How to deal with large number of Pods

First I told you our “fuckup” story :slight_smile: (you can skip it if you want :slight_smile: )
We have some app, that consists of about 90 repositories. We use a lot RabbitMQ for queueing as small jobs as possible (for better scalability). In past, we doesnt use any orchestrator. Each repository contains some docker-compose.yml, that our CI server uploads to production servers and makes docker-compose down && docker-compose up. Our production server was single baremetal server with only docker installed (everything was in container). We outsourced management of the server to our provider.
Then we decided to move everything into Kubernetes. Our provider also offers managed Kubernetes clusters, so we buy 3 baremetal servers for worker nodes, each with 64 threads and 192GB RAM. Master nodes are some VMs and everything is managed by our provider. We have just access to our Namespace. So we started moving our application to Kubernetes. Everything looked great, but few days ago, we reached some “magical point” and everything goes totally shitty. The magical point was number of Pods per node. It was the limit we didnt know about. After almost everything was moved to Kubernetes, there were about 1300 running Pods (=433 Pods per Node), which is about 4x more than recommended value of 110 Pods. We have to hotfix it by merging all Pods from Deployment into single Pod with running supervisord (it was the solution we used earlier on single-node server).

My question is: How do you deal with very large amount of small Pods?

I have a few solutions in mind, but noone is ideal for our use-case:

  1. merge Deployments into single Pods with supervisord
    • numprocs (supervisord) = replicas (Deployment)
  2. merge Deployments into 3 Pods with supervisord
    • numprocs (supervisord) = replicas (Deployment) / 3
    • this allows us at least benefit from HighAvailibility
  3. merge Deployments to N Pods with supervisord
    • N = for example 5, so we have 5x less Pods
  4. split Nodes into 4 (or more) VMs, so we dont have 3 Nodes, but 12 Nodes

Each solution has some disadvantages.
1-3) all solutions with supervisord totally kills idea of liveness/readinessProbes
1-2) This kills possibility to effectively use of Horizontal Pod Autoscaler. There is also problem, that a lot of our Deployments have only 3 replicas (fast workers on small queues)
3) This is little bit scalable, but still a lot of hacking
4) This is most of finantial problem, because our provider charges us for:

  • managing Kubernetes
  • housing of our baremetal servers
  • managing the virtualization
  • managing of the additional Kubernetes Node (first 5 nodes are included in “basic” management)
  • if we count together the last 3 points, its more expensive than management of whole Kubernetes (which itself is not very cheap and cost-effective, but it looked, that Kubernetes has so many tech advantages, so we decided to pay for it)

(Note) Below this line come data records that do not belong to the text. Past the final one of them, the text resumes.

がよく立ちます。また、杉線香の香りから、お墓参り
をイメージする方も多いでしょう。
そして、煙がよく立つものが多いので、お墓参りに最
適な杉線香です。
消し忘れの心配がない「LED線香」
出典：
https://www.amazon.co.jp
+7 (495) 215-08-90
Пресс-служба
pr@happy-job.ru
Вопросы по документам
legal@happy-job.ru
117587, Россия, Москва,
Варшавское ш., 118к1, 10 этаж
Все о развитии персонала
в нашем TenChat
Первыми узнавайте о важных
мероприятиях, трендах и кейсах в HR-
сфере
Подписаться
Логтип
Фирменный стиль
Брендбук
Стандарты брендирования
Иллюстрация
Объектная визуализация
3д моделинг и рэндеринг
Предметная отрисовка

Hi, it’s very interesting.

what exactly have you observed? Instead of using supervisord you can also create N containers within the one Pod, but disadvantages remain.

New Pods wont start. There were different errors, like not mounted volumes (from ConfigMaps, Secrets, PVs,…). Also some networking troubles - some Pods dont see some Services from time to time. I dont see much “under the hood” (because our cluster is managed by our provider), but the provider says, that a lot of resources is consumed by kubelet itself.

You can’t really run kubernetes without specific monitoring - observability is a problem. From the sound of it - you overrun the masters and it goes pear-shaped but can’t see it. The kubelet is the canary. Who does the kubelet talk to?